Major indicators for polluted rivers are blood worms and tubifex worms.  These are both animals that survive in water where there is not much oxygen available.  To catch them, sweep a net around at the bottom of a stream or river and empty it into a tray to identify the species.

Pollution that enters rivers may also enter the sea.  An example of this is the Santoz chemical accident in 1982, when a fire at an organic chemical company in Switzerland caused huge levels of pollutants and poisonous chemicals to enter into the river Rhine.  These traveled the length of the river and entered the North Sea.  Many aquatic animals were killed, and several were wiped out from the length of the river, including the Salmon which is a good indicator of pollution.  The species returned in 1997, three years ahead of estimate. 

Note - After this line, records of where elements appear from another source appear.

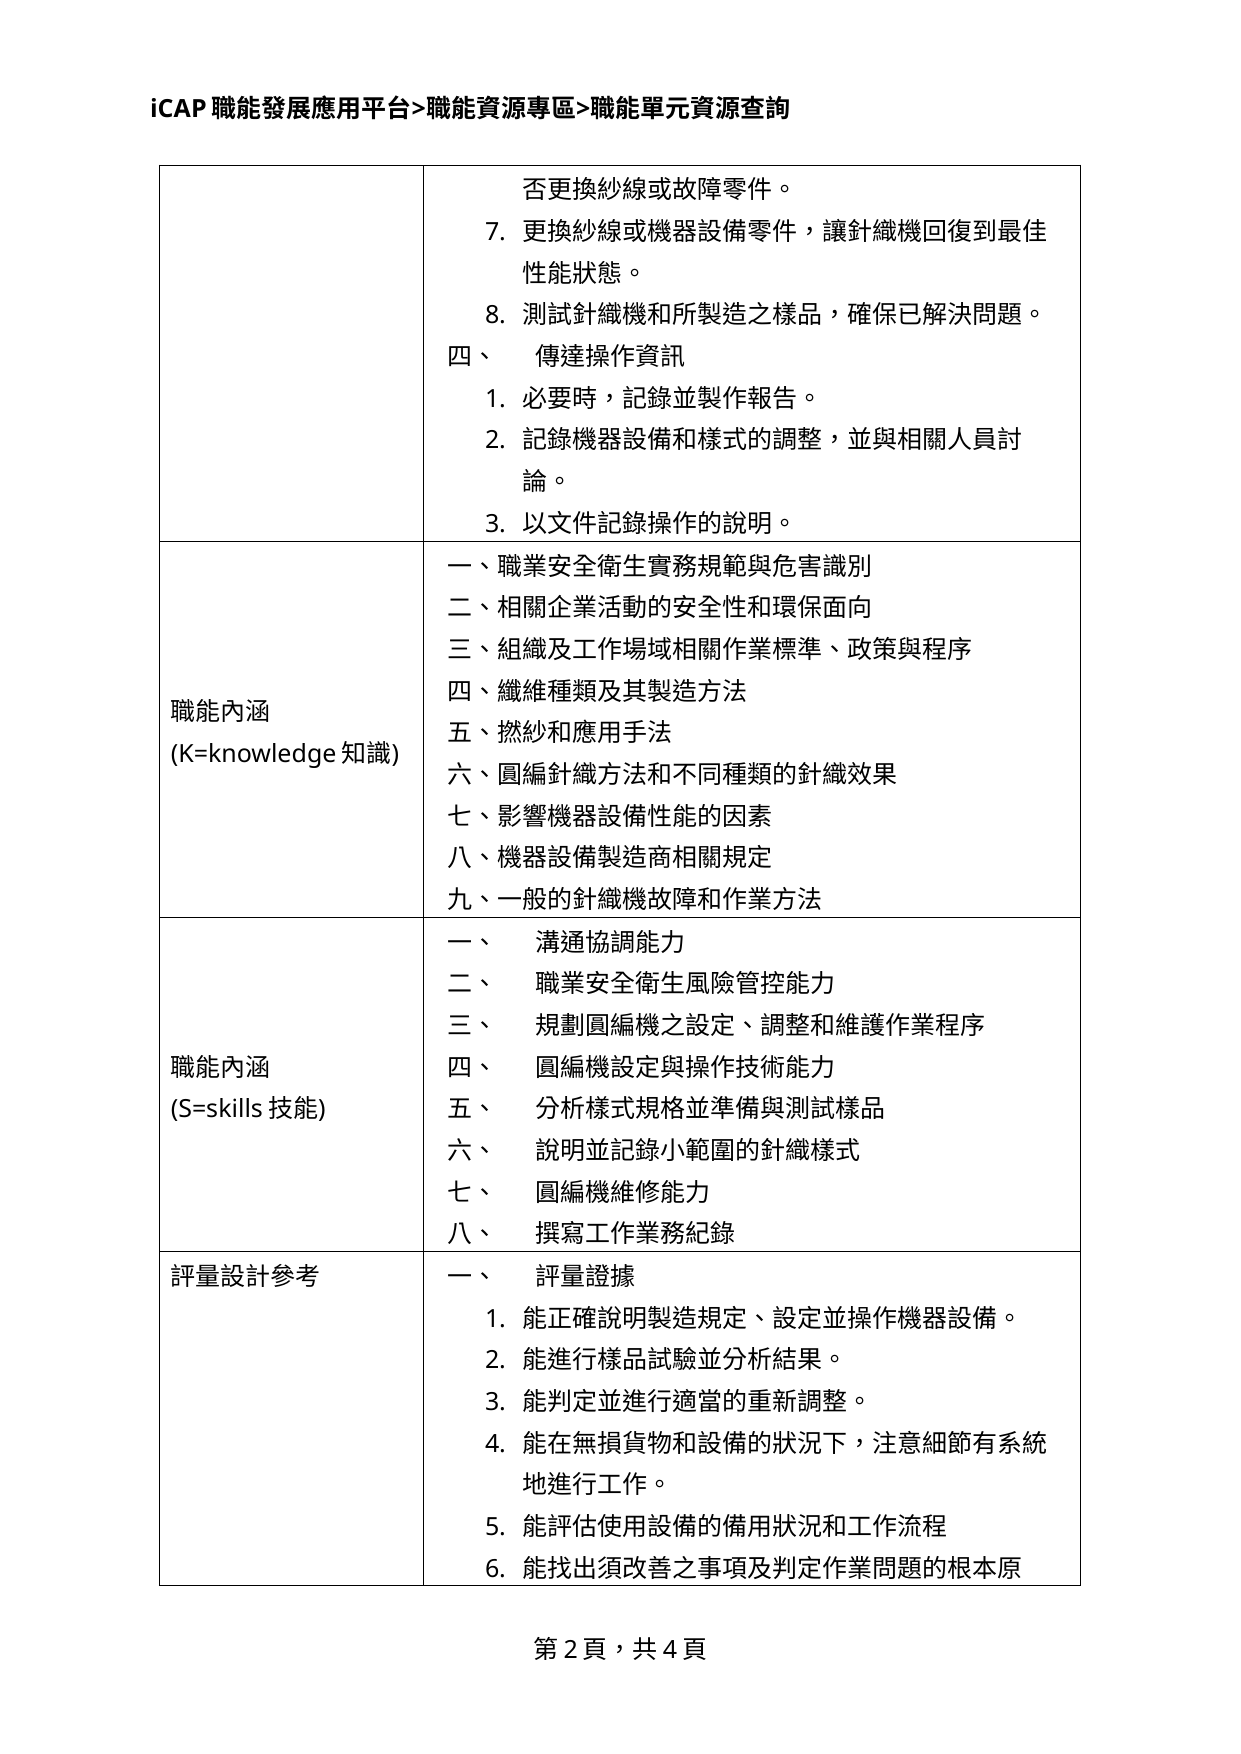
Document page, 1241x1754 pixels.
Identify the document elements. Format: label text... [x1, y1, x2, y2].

table_cell 評量證據 能正確說明製造規定、設定並操作機器設備。 能進行樣品試驗並分析結果。 能判定並進行適當的重新調整。 能在無損貨物和設備的狀況下，注意細節有系統地進行工作。 能評估使用設備的備用狀況和工作流程 能找出須改善之事項及判定作業問題的根本原因，解決作業問題。 能記錄和回報意外事件，維護正確的紀錄內容。 評量情境與資源 於實際工作中或適當的模擬環境內進行評量。 符合職業安全衛生相關規範及作業程序。 工作相關原料和設備。 評量方法 直接觀察受評者工作過程，包括確認設定針織作業機器設備、測試機器設備及診斷和修復針織問題。 評估受評者所完成的圓編機調整及維護品質。 評量者設計狀況題庫，評估受評者之問題處理能力。 以書面或口頭提問方式評估受評者對本單元職能內涵之了解。 [424, 1252, 1080, 1585]
table_cell 職能內涵 (S=skills技能) [160, 918, 423, 1251]
table_cell 評量設計參考 [160, 1252, 423, 1585]
table_cell 職能內涵 (K=knowledge知識) [160, 542, 423, 917]
table_cell [160, 166, 423, 541]
table_cell 職業安全衛生實務規範與危害識別 相關企業活動的安全性和環保面向 組織及工作場域相關作業標準、政策與程序 纖維種類及其製造方法 撚紗和應用手法 圓編針織方法和不同種類的針織效果 影響機器設備性能的因素 機器設備製造商相關規定 一般的針織機故障和作業方法 [424, 542, 1080, 917]
table_cell 溝通協調能力 職業安全衛生風險管控能力 規劃圓編機之設定、調整和維護作業程序 圓編機設定與操作技術能力 分析樣式規格並準備與測試樣品 說明並記錄小範圍的針織樣式 圓編機維修能力 撰寫工作業務紀錄 [424, 918, 1080, 1251]
table_cell 設定針織作業機器設備 解讀製造和樣式規格【註1】，以判定針織產品【註2】所需的機器設備設定【註3】。 根據任務需求，解讀、參考和運用機器設備設定、作業和維修相關的文件。 選擇、準備適用於機器設備和任務的工具，以安全而有效的使用及進行作業所需的機器設備設定。 根據作業或產品變更所需的規格進行機器設備設定。 檢查紗線【註4】並進行製造用的穿線。 告知針織作業人員各種特殊的操作規定。 測試機器設備的設定 根據製造商和工作場域指示操作針織機，以測試針對規格與運作標準所作的設定。 檢查針織產品或樣品，判定對機器設備設定或樣式規格所需的調整。 進行或安排品質測試，確保達到最佳的製造成果。 識別並記錄所需的調整，據以調整機器設備設定。 診斷和修復針織問題 根據職業安全衛生實務規範【註5】監控針織機，評估作業效率和安全作業的狀況。 與作業人員討論機器設備或針織故障狀況【註6】的特性和程度。 評估針織產品，發現針織品的故障原因。 檢查紗線，評估作業問題可能發生的影響。 界定問題和故障狀況，並分析判定根本原因。 建立故障診斷方法並制定修理【註7】策略，判定是否更換紗線或故障零件。 更換紗線或機器設備零件，讓針織機回復到最佳性能狀態。 測試針織機和所製造之樣品，確保已解決問題。 傳達操作資訊 必要時，記錄並製作報告。 記錄機器設備和樣式的調整，並與相關人員討論。 以文件記錄操作的說明。 [424, 166, 1080, 541]
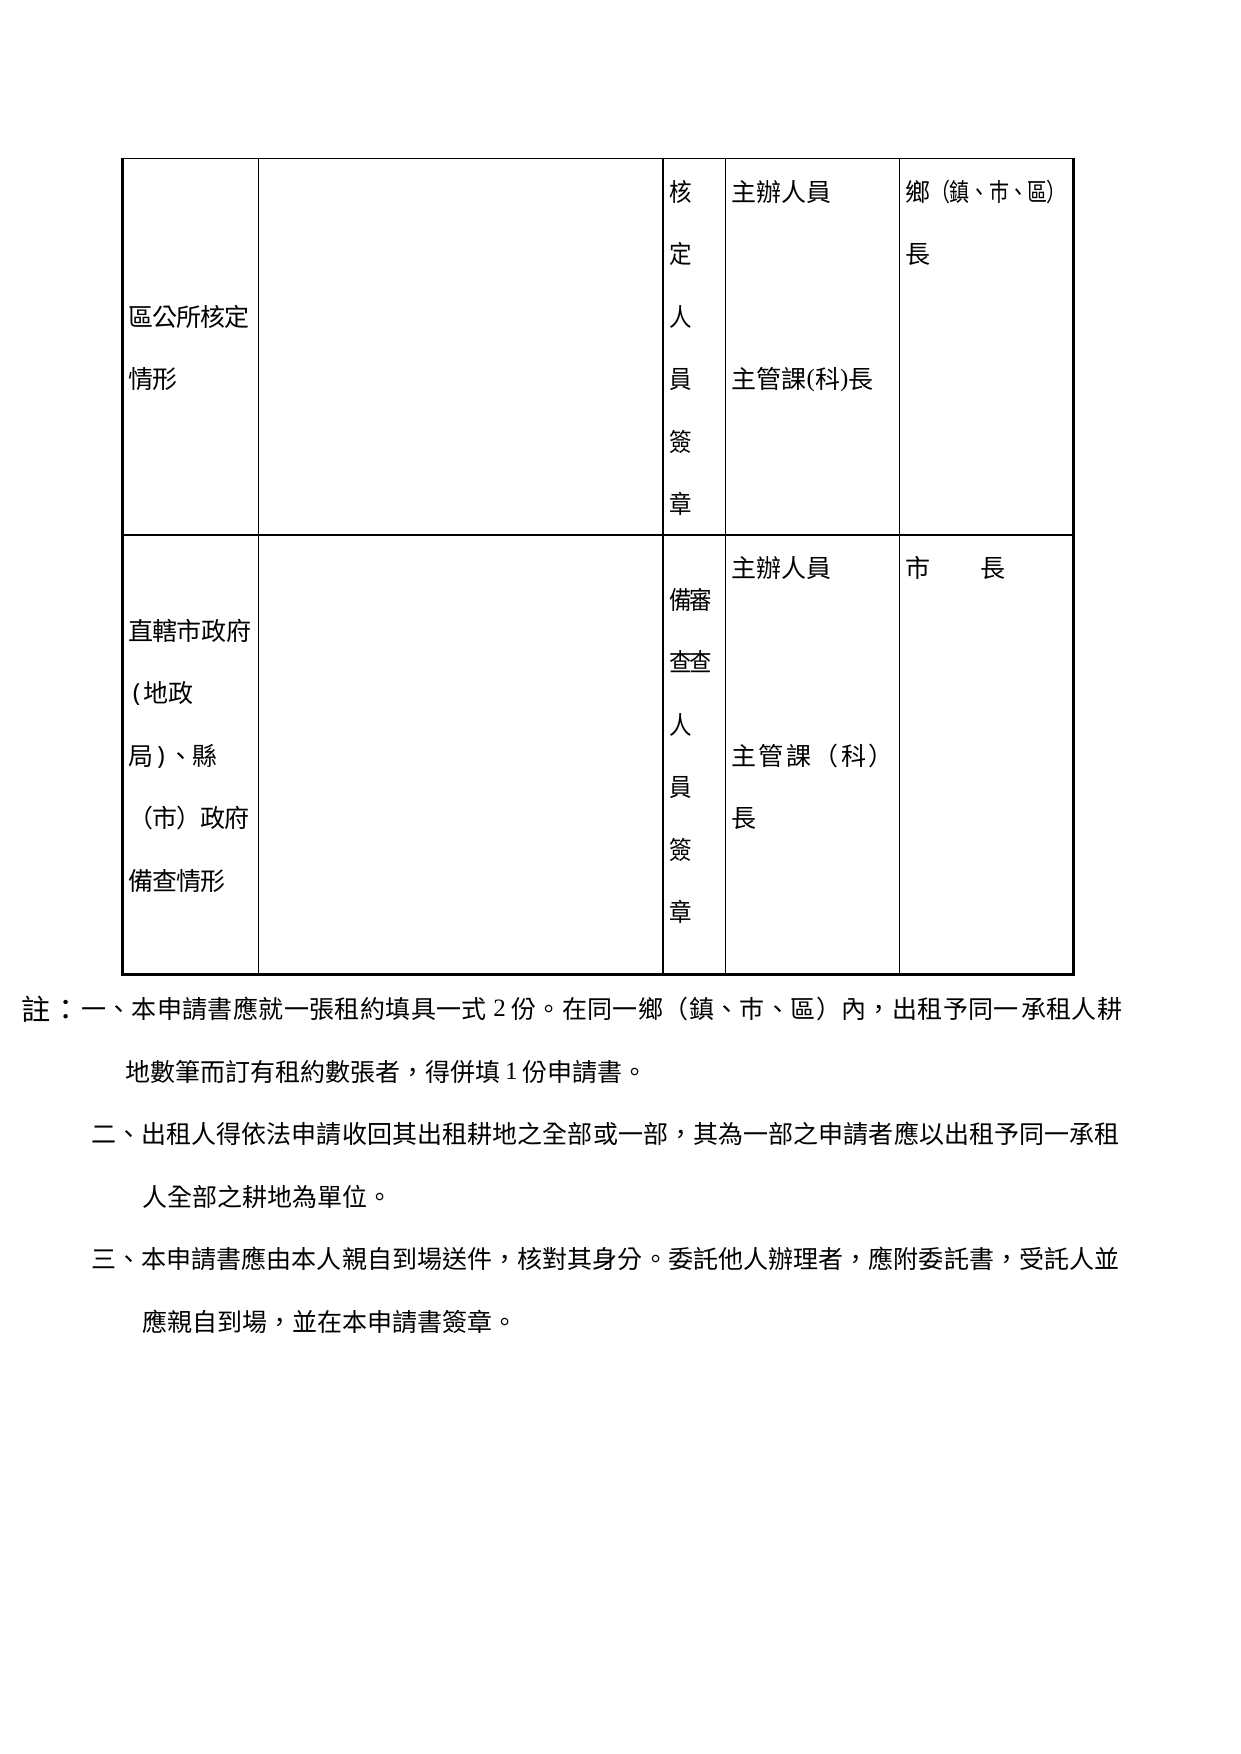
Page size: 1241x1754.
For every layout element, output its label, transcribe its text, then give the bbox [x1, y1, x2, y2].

table_cell 主辦人員 主管課（科）長 [726, 536, 899, 973]
table_cell [259, 159, 662, 534]
table_cell 核 定 人 員 簽 章 [664, 159, 725, 534]
table_cell 備審 查查 人 員 簽 章 [664, 536, 725, 973]
table_cell 鄉（鎮、巿、區）長 [900, 159, 1072, 534]
table_cell 主辦人員 主管課(科)長 [726, 159, 899, 534]
table_cell [259, 536, 662, 973]
text 二、出租人得依法申請收回其出租耕地之全部或一部，其為一部之申請者應以出租予同一承租人全部之耕地為單位。 [91, 1101, 1122, 1226]
text 三、本申請書應由本人親自到場送件，核對其身分。委託他人辦理者，應附委託書，受託人並應親自到場，並在本申請書簽章。 [91, 1226, 1122, 1351]
table_cell 區公所核定情形 [124, 159, 258, 534]
text 註：一、本申請書應就一張租約填具一式2份。在同一鄉（鎮、巿、區）內，出租予同一承租人耕地數筆而訂有租約數張者，得併填1份申請書。 [22, 976, 1122, 1101]
table_cell 直轄市政府(地政局)、縣（市）政府備查情形 [124, 536, 258, 973]
table_cell 市 長 [900, 536, 1072, 973]
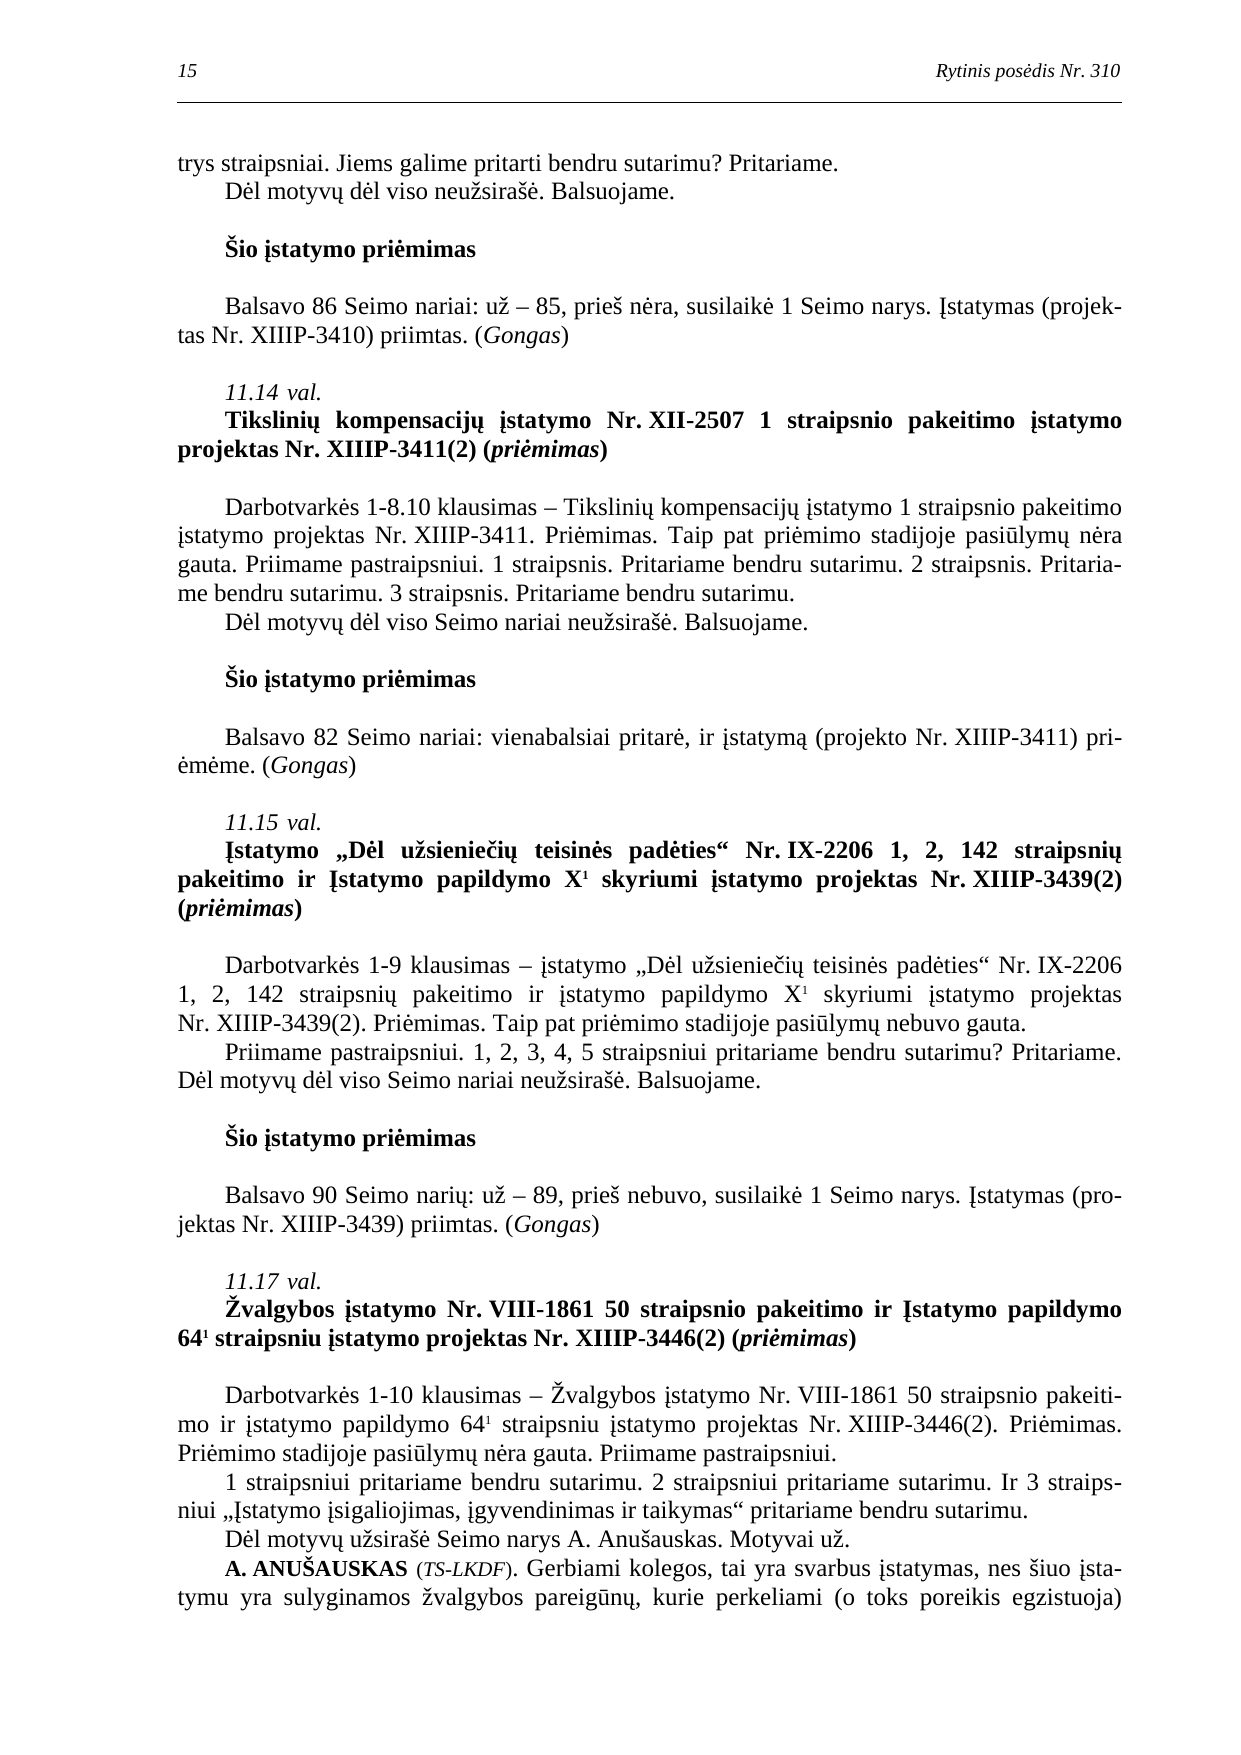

Any chemicals are dumped in rivers, and any litter, can easily affect the oceans.  Fertiliser run-off can also cause a similar effect, causing algal blooms that will alter the balance of nutrients and oxygen in the water and having knock-on effects on the ecosystem. 

 

Recreational Pollution

It is very easy for people to pollute rivers and seas without being aware of what they are doing.  Many recreational activities can cause pollute, including boating.  Chemicals used to paint boats, wash boats or even to fuel boats (oil) can get into the water and can cause damage to the ecosystem directly to marine wildlife or to the habitats they inhibit.

 

Litter

Pollution through litter is also often common, particularly from recreational use.  Many people do not consider this as impacting on marine wildlife as well as freshwater, however a river is rarely a static system transporting anything on or within it eventually out to sea.

Litter washed down to the sea can cause big problems, the least of them being that they wash up on beaches and look unpleasant.  Floating litter can be mistaken as food by many different animals, including turtles, who often mistake plastic bags for jellyfish.  Many animals are killed by ingesting or getting tangled up in litter.    

Plastic waste rarely ever fully biodegrades, staying within the environment for a long time.  In the sea plastic is worn down by a combination of wave action, salt and sun, producing tiny grains of plastic dust which can’t be removed, these particles can prove deadly to delicate filter feeding marine life living within or on sandy seabeds.